ASSIGNMENT:
Scan the records for "Russian". Show the matching lines.

(Extracted page text data)
•••

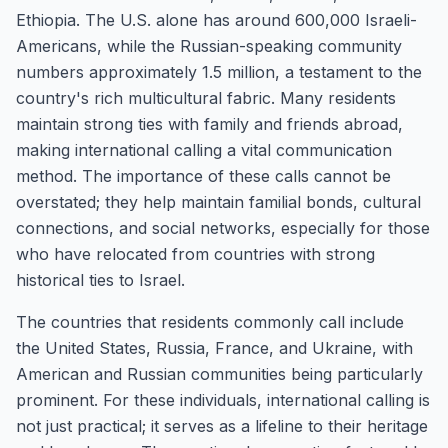
Ethiopia. The U.S. alone has around 600,000 Israeli-
Americans, while the Russian-speaking community
numbers approximately 1.5 million, a testament to the
country's rich multicultural fabric. Many residents
maintain strong ties with family and friends abroad,
making international calling a vital communication
method. The importance of these calls cannot be
overstated; they help maintain familial bonds, cultural
connections, and social networks, especially for those
who have relocated from countries with strong
historical ties to Israel.
The countries that residents commonly call include
the United States, Russia, France, and Ukraine, with
American and Russian communities being particularly
prominent. For these individuals, international calling is
not just practical; it serves as a lifeline to their heritage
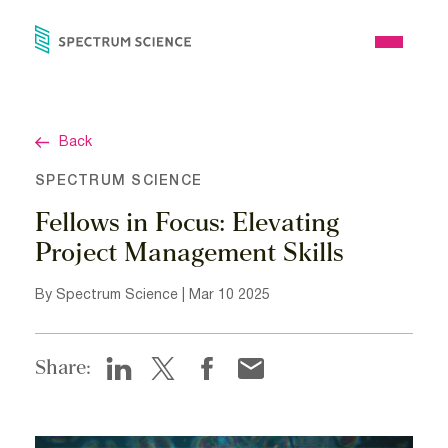
Skip
to
Open
content
Menu
Back
SPECTRUM SCIENCE
Fellows in Focus: Elevating
Project Management Skills
By Spectrum Science | Mar 10 2025
Share:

•••

TASK SOLUTION:
Americans, while the Russian-speaking community
American and Russian communities being particularly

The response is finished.